The centerpiece of the Supreme Court’s three days of health-care arguments was the two-hour Tuesday morning session about the constitutionality of the mandate to carry health insurance or pay a penalty.

We did a quick tally of how many lines in the transcript were spoken by each justice. The numbers show how the conservative justices dominated the first half of the session, battering Solicitor General Donald Verrilli with questions about broccoli and burial services, while liberal justices did the vast majority of the talking in the second half as they questioned the law’s challengers.
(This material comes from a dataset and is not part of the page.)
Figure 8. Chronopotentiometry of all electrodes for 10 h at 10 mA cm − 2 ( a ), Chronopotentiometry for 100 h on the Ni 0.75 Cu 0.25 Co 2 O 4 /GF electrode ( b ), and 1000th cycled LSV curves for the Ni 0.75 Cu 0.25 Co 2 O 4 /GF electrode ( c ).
The conservative justices—Chief Justice John Roberts and justices Antonin Scalia, Anthony Kennedy and Samuel Alito—accounted for 75% of justice questions in the first half (462 of 614 lines in the transcript by our count—your results may vary slightly). Chief Justice Roberts and Justice Scalia were easily the biggest talkers in that half.

In the second half, the liberal four—justices Ruth Bader Ginsburg, Stephen Breyer, Sonia Sotomayor and Elena Kagan—did 85% of the talking for the justices (493 of 583 lines). Justice Scalia spoke just five lines in the second half, and two of them were to poke fun at Justice Breyer for being long-winded.

Speaking of which, the overall Big Talker Award for the centerpiece session goes to … Justice Breyer, who spoke 226 lines to Chief Justice Roberts’s 197. The silence award goes to Justice Clarence Thomas, with his usual zero.

As for what it all means, consider that swing vote Justice Anthony Kennedy also barely spoke in the second half, listening for nearly an hour as the liberal justices made the case—arguably more effectively than Verrilli did—that health care was a unique marketplace. With just a few minutes left, Justice Kennedy stepped in to remark that young uninsured people “uniquely” affect costs in medical care “in a way that is not true in other industries.”

Does Justice Kennedy stand closer to that view, or to the view he expressed in his more loquacious first half, when he said the health law “changes the relationship of the federal government to the individual in a very fundamental way”? The answer to that question could well decide this case.